She added that Kavanaugh skipped his confirmation hearing preparation to be present at her father’s funeral, then “prepared all afternoon for his hearing, and then asked if he could stop by my house that night to chat with my mom and my family.”
McCaleb was joined at the press conference by more than 70 other women who either knew Kavanaugh as peers in high school or as professional colleagues to share their stories and why they don’t believe the allegations of sexual assault from Christine Blasey Ford.
Ford, now a 51-year-old research psychologist in Northern California, told The Washington Post that Kavanaugh held her down, groped her, and tried to remove her clothes in a bedroom during a house party in the early 1980s in Montgomery County, Maryland.
Kavanaugh has categorically denied the charge.
“I have known Brett Kavanaugh since high school. I dated him briefly in college and have remained friends with him ever since,” Maura Fitzgerald said.

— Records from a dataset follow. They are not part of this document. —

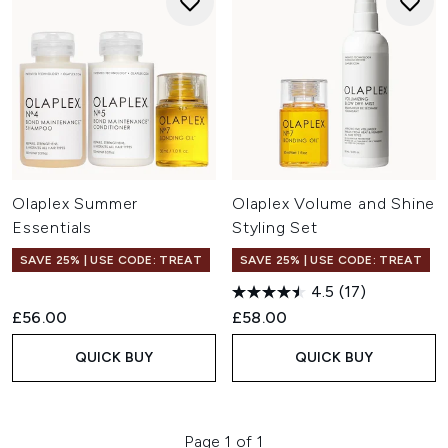
Olaplex Summer
Olaplex Volume and Shine
Essentials
Styling Set
SAVE 25% | USE CODE: TREAT
SAVE 25% | USE CODE: TREAT
4.5
(17)
£56.00
£58.00
QUICK BUY
QUICK BUY
Page 1 of 1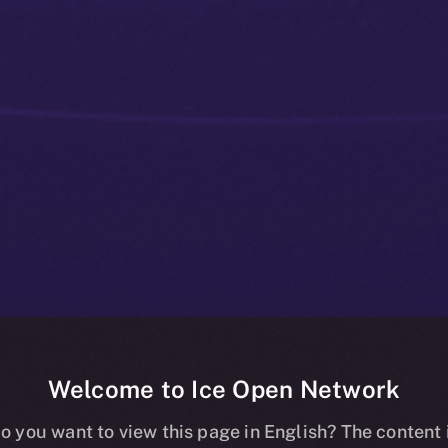
Welcome to Ice Open Network
ay You Back —
o you want to view this page in English? The content 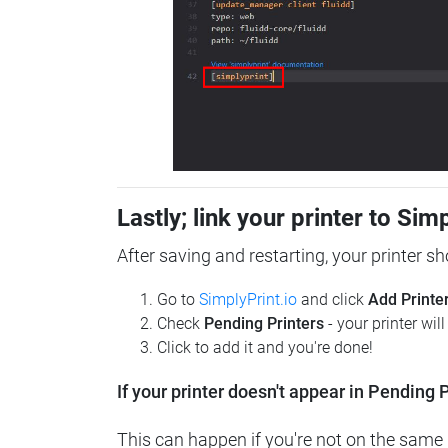
Lastly; link your printer to Sim
After saving and restarting, your printer s
Go to
SimplyPrint.io
and click
Add Printe
Check
Pending Printers
- your printer wil
Click to add it and you're done!
If your printer doesn't appear in Pending P
This can happen if you're not on the same n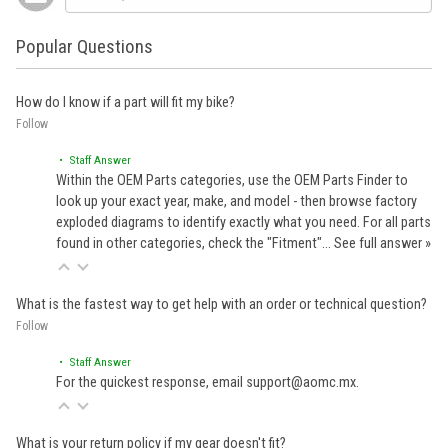
Popular Questions
How do I know if a part will fit my bike?
Follow
• Staff Answer
Within the OEM Parts categories, use the OEM Parts Finder to
look up your exact year, make, and model - then browse factory
exploded diagrams to identify exactly what you need. For all parts
found in other categories, check the "Fitment"…
See full answer »
What is the fastest way to get help with an order or technical question?
Follow
• Staff Answer
For the quickest response, email support@aomc.mx.
What is your return policy if my gear doesn't fit?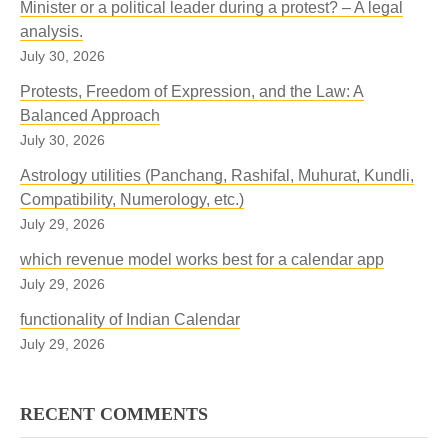
Minister or a political leader during a protest? – A legal
analysis.
July 30, 2026
Protests, Freedom of Expression, and the Law: A
Balanced Approach
July 30, 2026
Astrology utilities (Panchang, Rashifal, Muhurat, Kundli,
Compatibility, Numerology, etc.)
July 29, 2026
which revenue model works best for a calendar app
July 29, 2026
functionality of Indian Calendar
July 29, 2026
RECENT COMMENTS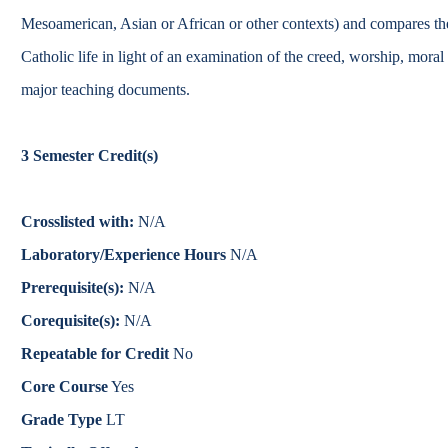
Catalog
Mesoamerican, Asian or African or other contexts) and compares th
Catholic life in light of an examination of the creed, worship, moral
bout Overview
Academics Overview
major teaching documents.
3
Semester Credit(s)
Crosslisted with:
N/A
Laboratory/Experience Hours
N/A
Prerequisite(s):
N/A
Corequisite(s):
N/A
Repeatable for Credit
No
Core Course
Yes
Grade Type
LT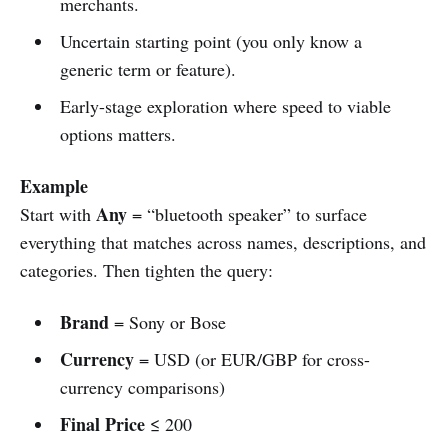
merchants.
Uncertain starting point (you only know a
generic term or feature).
Early-stage exploration where speed to viable
options matters.
Example
Any
Start with
= “bluetooth speaker” to surface
everything that matches across names, descriptions, and
categories. Then tighten the query:
Brand
= Sony or Bose
Currency
= USD (or EUR/GBP for cross-
currency comparisons)
Final Price
≤ 200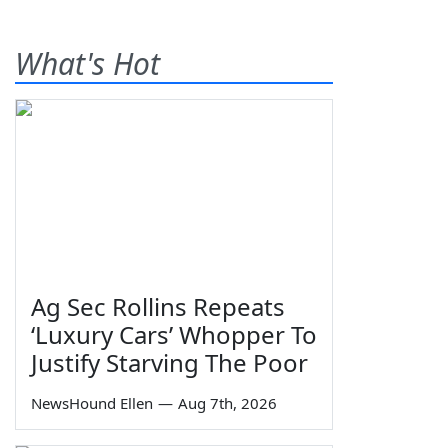
What's Hot
Ag Sec Rollins Repeats
‘Luxury Cars’ Whopper To
Justify Starving The Poor
NewsHound Ellen
—
Aug 7th, 2026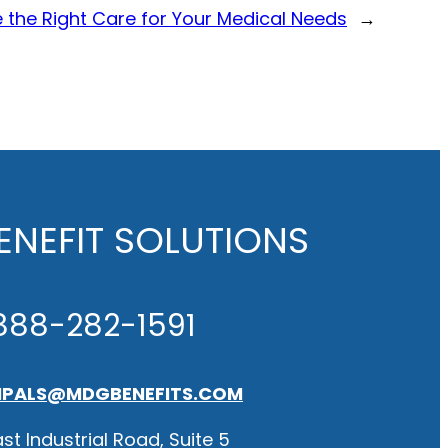
 the Right Care for Your Medical Needs
→
NEFIT SOLUTIONS
888-282-1591
IPALS@MDGBENEFITS.COM
st Industrial Road, Suite 5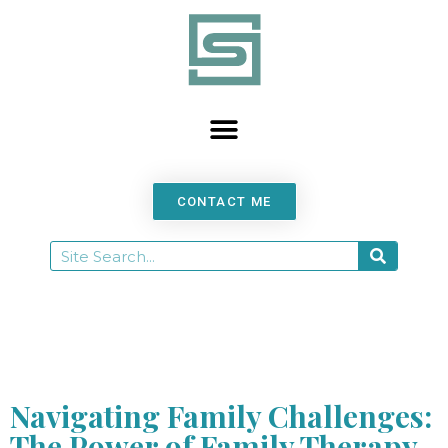
content
CONTACT ME
Navigating Family Challenges:
The Power of Family Therapy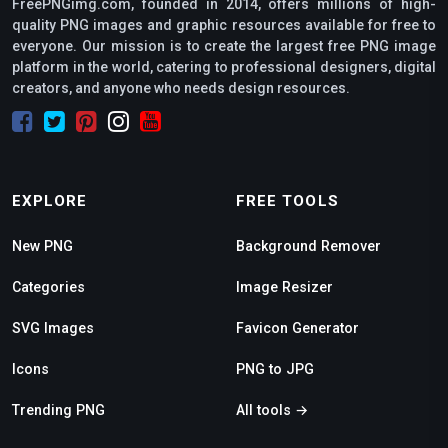
FreePNGimg.com, founded in 2014, offers millions of high-
quality PNG images and graphic resources available for free to
everyone. Our mission is to create the largest free PNG image
platform in the world, catering to professional designers, digital
creators, and anyone who needs design resources.
EXPLORE
FREE TOOLS
New PNG
Background Remover
Categories
Image Resizer
SVG Images
Favicon Generator
Icons
PNG to JPG
Trending PNG
All tools →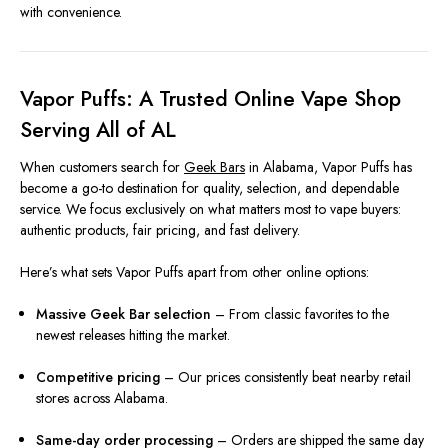
with convenience.
Vapor Puffs: A Trusted Online Vape Shop
Serving All of AL
When customers search for
Geek Bars
in Alabama, Vapor Puffs has
become a go-to destination for quality, selection, and dependable
service. We focus exclusively on what matters most to vape buyers:
authentic products, fair pricing, and fast delivery.
Here’s what sets Vapor Puffs apart from other online options:
Massive Geek Bar selection
– From classic favorites to the
newest releases hitting the market.
Competitive pricing
– Our prices consistently beat nearby retail
stores across Alabama.
Same-day order processing
– Orders are shipped the same day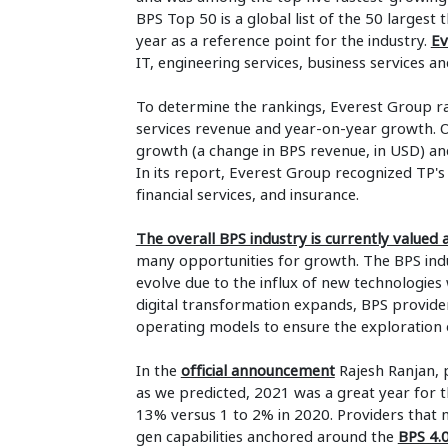
BPS Top 50 is a global list of the 50 largest
year as a reference point for the industry.
Ev
IT, engineering services, business services an
To determine the rankings, Everest Group ra
services revenue and year-on-year growth. O
growth (a change in BPS revenue, in USD) a
In its report, Everest Group recognized TP's 
financial services, and insurance.
The overall BPS industry is currently valued
many opportunities for growth. The BPS indu
evolve due to the influx of new technologies 
digital transformation expands, BPS provider
operating models to ensure the exploration
In the
official announcement
Rajesh Ranjan, p
as we predicted, 2021 was a great year for t
13% versus 1 to 2% in 2020. Providers that m
gen capabilities anchored around the
BPS 4.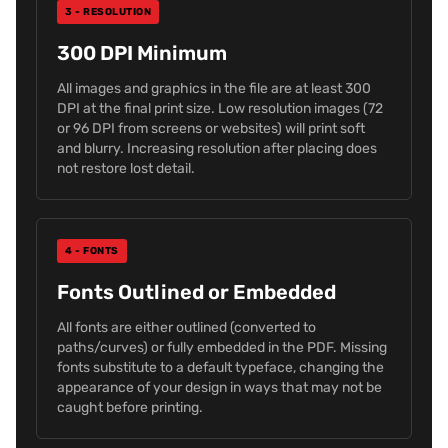
3 - RESOLUTION
300 DPI Minimum
All images and graphics in the file are at least 300
DPI at the final print size. Low resolution images (72
or 96 DPI from screens or websites) will print soft
and blurry. Increasing resolution after placing does
not restore lost detail.
4 - FONTS
Fonts Outlined or Embedded
All fonts are either outlined (converted to
paths/curves) or fully embedded in the PDF. Missing
fonts substitute to a default typeface, changing the
appearance of your design in ways that may not be
caught before printing.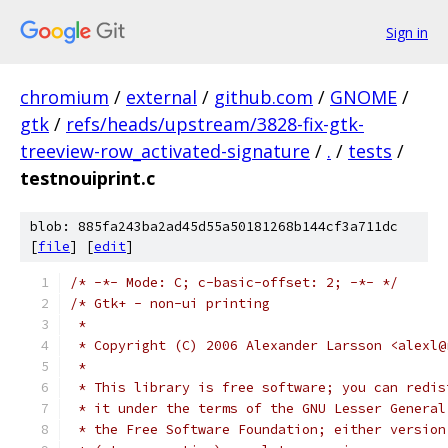
Sign in
chromium
/
external
/
github.com
/
GNOME
/
gtk
/
refs/heads/upstream/3828-fix-gtk-
treeview-row_activated-signature
/
.
/
tests
/
testnouiprint.c
blob: 885fa243ba2ad45d55a50181268b144cf3a711dc
[
file
] [
edit
]
/* -*- Mode: C; c-basic-offset: 2; -*- */
/* Gtk+ - non-ui printing
 *
 * Copyright (C) 2006 Alexander Larsson <alexl@
 *
 * This library is free software; you can redis
 * it under the terms of the GNU Lesser General
 * the Free Software Foundation; either version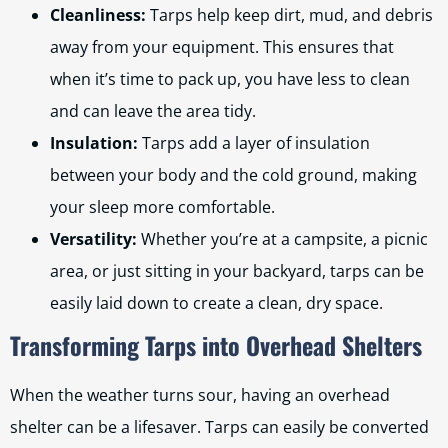
Cleanliness:
Tarps help keep dirt, mud, and debris
away from your equipment. This ensures that
when it’s time to pack up, you have less to clean
and can leave the area tidy.
Insulation:
Tarps add a layer of insulation
between your body and the cold ground, making
your sleep more comfortable.
Versatility:
Whether you’re at a campsite, a picnic
area, or just sitting in your backyard, tarps can be
easily laid down to create a clean, dry space.
Transforming Tarps into Overhead Shelters
When the weather turns sour, having an overhead
shelter can be a lifesaver. Tarps can easily be converted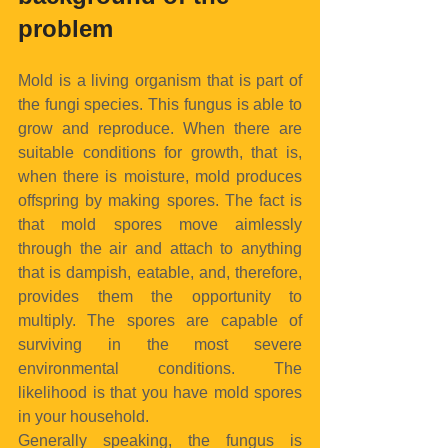
problem
Mold is a living organism that is part of 
the fungi species. This fungus is able to 
grow and reproduce. When there are 
suitable conditions for growth, that is, 
when there is moisture, mold produces 
offspring by making spores. The fact is 
that mold spores move aimlessly 
through the air and attach to anything 
that is dampish, eatable, and, therefore, 
provides them the opportunity to 
multiply. The spores are capable of 
surviving in the most severe 
environmental conditions. The 
likelihood is that you have mold spores 
in your household.
Generally speaking, the fungus is 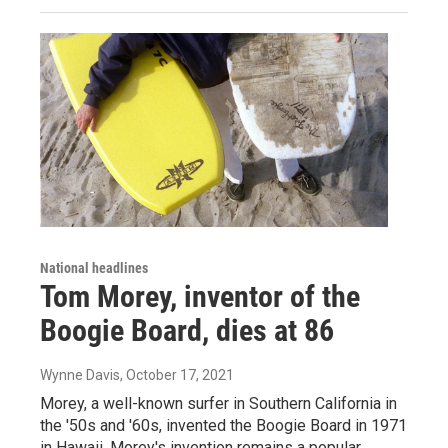
National headlines
Tom Morey, inventor of the
Boogie Board, dies at 86
Wynne Davis
, October 17, 2021
Morey, a well-known surfer in Southern California in
the '50s and '60s, invented the Boogie Board in 1971
in Hawaii. Morey's invention remains a popular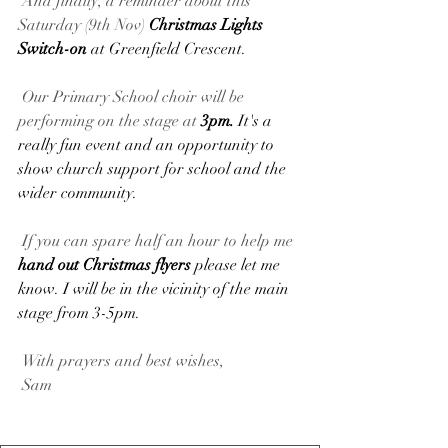
 And finally, a reminder about this 
Saturday (9th Nov) 
Christmas Lights 
Switch-on 
at Greenfield Crescent.
 Our Primary School choir will be 
performing on the stage at 
3pm. 
It's a 
really fun event and an opportunity to 
show church support for school and the 
wider community.
 If you can spare half an hour to help me 
hand out Christmas flyers 
please let me 
know. I will be in the vicinity of the main 
stage from 3-5pm.
 With prayers and best wishes,
 Sam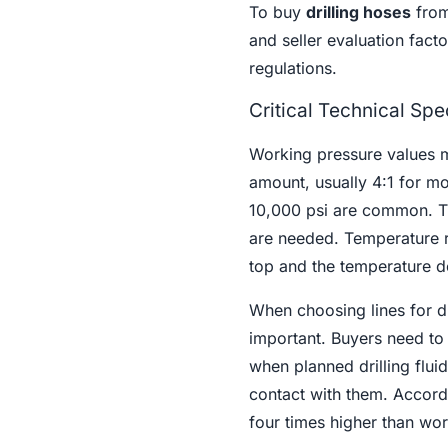
To buy
drilling hoses
from
and seller evaluation fact
regulations.
Critical Technical Spe
Working pressure values mu
amount, usually 4:1 for mo
10,000 psi are common. Th
are needed. Temperature r
top and the temperature do
When choosing lines for dif
important. Buyers need to
when planned drilling flui
contact with them. Accordi
four times higher than wor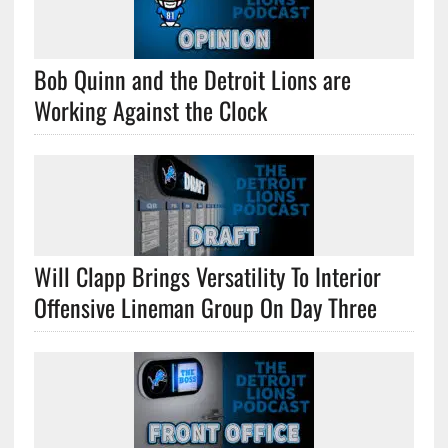
Bob Quinn and the Detroit Lions are
Working Against the Clock
Will Clapp Brings Versatility To Interior
Offensive Lineman Group On Day Three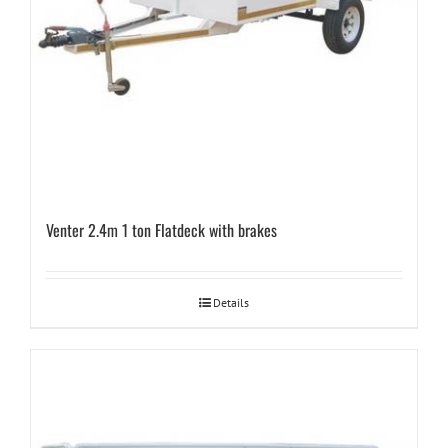
Venter 2.4m 1 ton Flatdeck with brakes
Details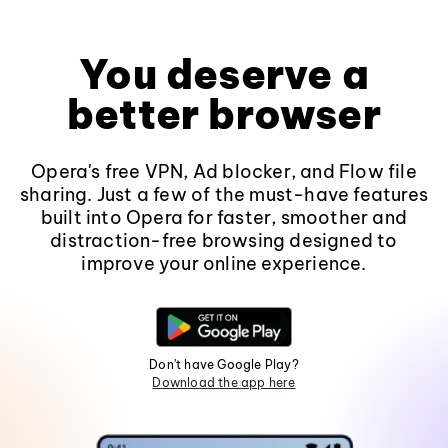
You deserve a
better browser
Opera's free VPN, Ad blocker, and Flow file
sharing. Just a few of the must-have features
built into Opera for faster, smoother and
distraction-free browsing designed to
improve your online experience.
Don't have Google Play?
Download the app here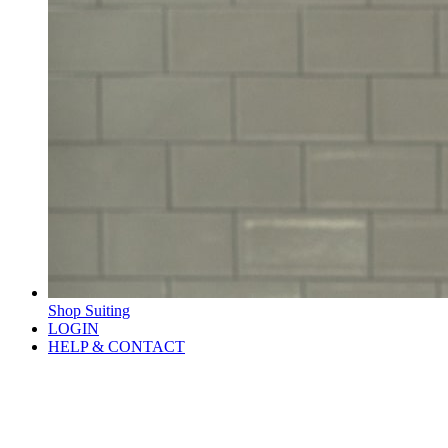
Shop Suiting
LOGIN
HELP & CONTACT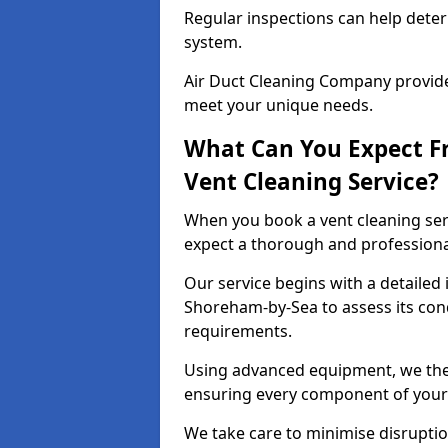
Regular inspections can help dete
system.
Air Duct Cleaning Company provides
meet your unique needs.
What Can You Expect F
Vent Cleaning Service?
When you book a vent cleaning ser
expect a thorough and professiona
Our service begins with a detailed 
Shoreham-by-Sea to assess its cond
requirements.
Using advanced equipment, we then
ensuring every component of your 
We take care to minimise disruptio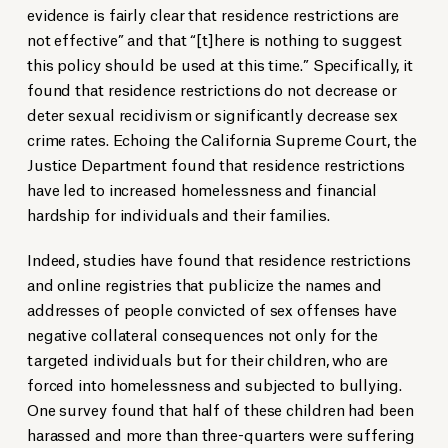
evidence is fairly clear that residence restrictions are
not effective” and that “[t]here is nothing to suggest
this policy should be used at this time.” Specifically, it
found that residence restrictions do not decrease or
deter sexual recidivism or significantly decrease sex
crime rates. Echoing the California Supreme Court, the
Justice Department found that residence restrictions
have led to increased homelessness and financial
hardship for individuals and their families.
Indeed, studies have found that residence restrictions
and online registries that publicize the names and
addresses of people convicted of sex offenses have
negative collateral consequences not only for the
targeted individuals but for their children, who are
forced into homelessness and subjected to bullying.
One survey found that half of these children had been
harassed and more than three-quarters were suffering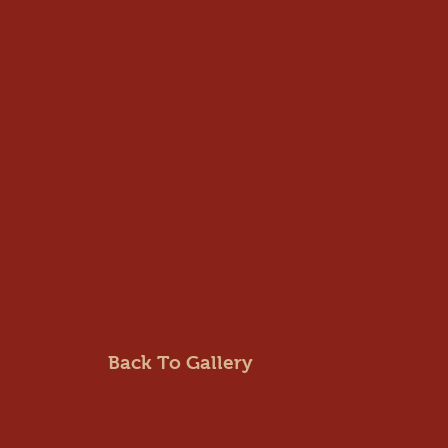
Back To Gallery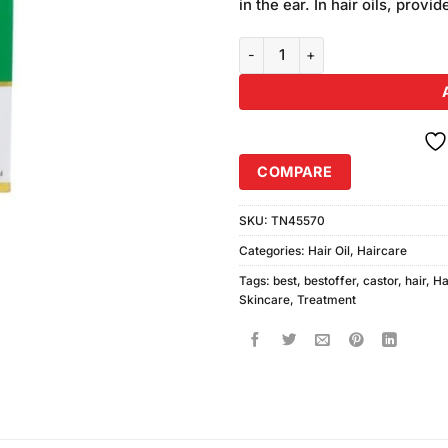
in the ear. In hair oils, provi
Marhaba Castor Oil 50ml quanti
COMPARE
SKU:
TN45570
Categories:
Hair Oil
,
Haircare
Tags:
best
,
bestoffer
,
castor
,
hair
,
Ha
Skincare
,
Treatment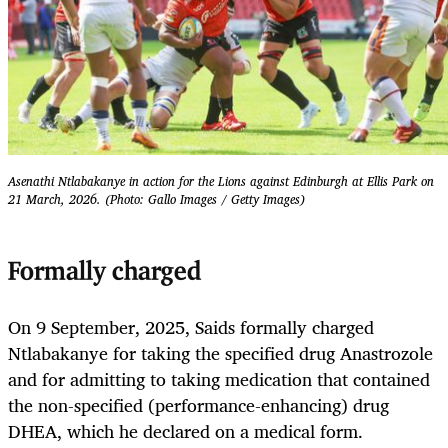
Asenathi Ntlabakanye in action for the Lions against Edinburgh at Ellis Park on
21 March, 2026. (Photo: Gallo Images / Getty Images)
Formally charged
On 9 September, 2025, Saids formally charged
Ntlabakanye for taking the specified drug Anastrozole
and for admitting to taking medication that contained
the non-specified (performance-enhancing) drug
DHEA, which he declared on a medical form.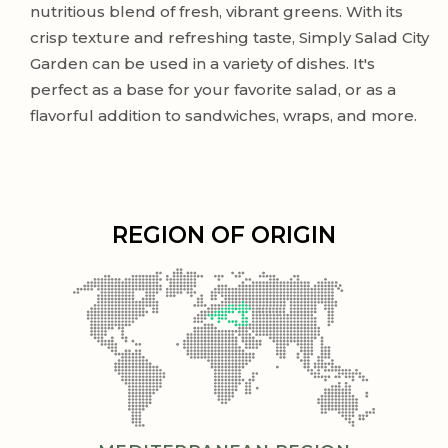
nutritious blend of fresh, vibrant greens. With its
crisp texture and refreshing taste, Simply Salad City
Garden can be used in a variety of dishes. It's
perfect as a base for your favorite salad, or as a
flavorful addition to sandwiches, wraps, and more.
REGION OF ORIGIN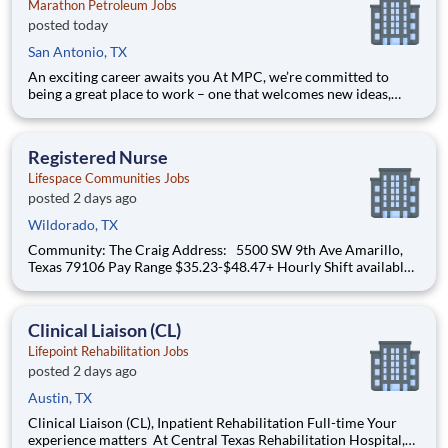
Marathon Petroleum Jobs
posted today
San Antonio, TX
An exciting career awaits you At MPC, we’re committed to
being a great place to work – one that welcomes new ideas,
encourages diverse perspectives, develops our people, and
fosters a collaborative team environment. Position Summary
The Value Chain Optimization (VCO) team has an openi
Registered Nurse
Lifespace Communities Jobs
posted 2 days ago
Wildorado, TX
Community: The Craig Address: 5500 SW 9th Ave Amarillo,
Texas 79106 Pay Range $35.23-$48.47+ Hourly Shift available:
12hr Shift from 6am to 6pm Starting pay: $34.37 + (Depending
on experience) Sign-On Bonus – $1,000 for Full-Time Positions
until 08/31 Benefits I
Clinical Liaison (CL)
Lifepoint Rehabilitation Jobs
posted 2 days ago
Austin, TX
Clinical Liaison (CL), Inpatient Rehabilitation Full-time Your
experience matters At Central Texas Rehabilitation Hospital,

“The allegation against Brett is inconsistent with everything I have known about him as a person,” she added. “In both public and private, Brett treated me and everyone I know with respect. He has always been kind and good-natured. He has always been caring and concerned with the well-being of others.”
Sara Fagen, a friend and former colleague who worked with him at the White House during the presidency of George W. Bush, said “women from every phase of Judge Kavanaugh’s life, those who know him best, have stepped forward to say that the allegation being leveled against him is false, and we are proud to stand with Brett.”
“Our friendship was forged on 9/11, the fateful day when many of my colleagues and I hastily left the White House after being told by a Secret Service agent to run as fast as we could,” Fagen said.
“Within seconds, I was in a sea of strangers walking up 17th Street, scared and alone, with nothing in my pocket. I looked up, and there was Brett Kavanaugh,” she said. “My colleague took care of me that day. He made sure I was safe, had food and money, and also made sure I got home safely that evening.”
Ford reportedly wrote a confidential letter in July describing the alleged incident and sent it via Rep. Anna G. Eshoo, D-Calif., to Sen. Dianne Feinstein, D-Calif., who serves on the Senate Judiciary Committee, which is weighing Kavanaugh’s nomination to the nation’s highest court.
The last-minute accusation prompted the postponement of the committee’s scheduled vote Thursday on the nomination, which then would have gone to the Senate floor for an up-or-down vote.
Kavanaugh, a federal appeals court judge since 2006, is expected to testify again next week before the committee, and the panel has reportedly given Ford’s attorney until the end of the day Friday to work out the details of a hearing to review Ford’s allegations.
Laura Cox Kaplan, another friend and former colleague of Kavanaugh, who said she grew up in Rising Star, Texas, miles away from where Kavanaugh’s wife, Ashley, grew up, said she is close friends with the Kavanaugh family and is disheartened by the allegations against him.
“I am heartbroken over the way that this precious family has been treated,” Kaplan said. “What saddens me the most is the fact that I know this person, Brett Kavanaugh, to be a person of the highest moral character and integrity, one who is humble, who puts others before himself, and someone who is beyond well-qualified for the position of the Supreme Court.”
Cathie Martin, another friend and former White House colleague of Kavanaugh, who has known him for more than two decades, said he is of impeccable character.
“He is one of the most decent, honorable, and good-hearted people I know. He is a man of high integrity and character,” she said. “I have never seen him be anything but a true gentleman in all aspects of his life.”
“I am here today because I know Brett Kavanaugh,” Martin said. “Brett Kavanaugh is a good man, who is incapable of mistreating anyone.”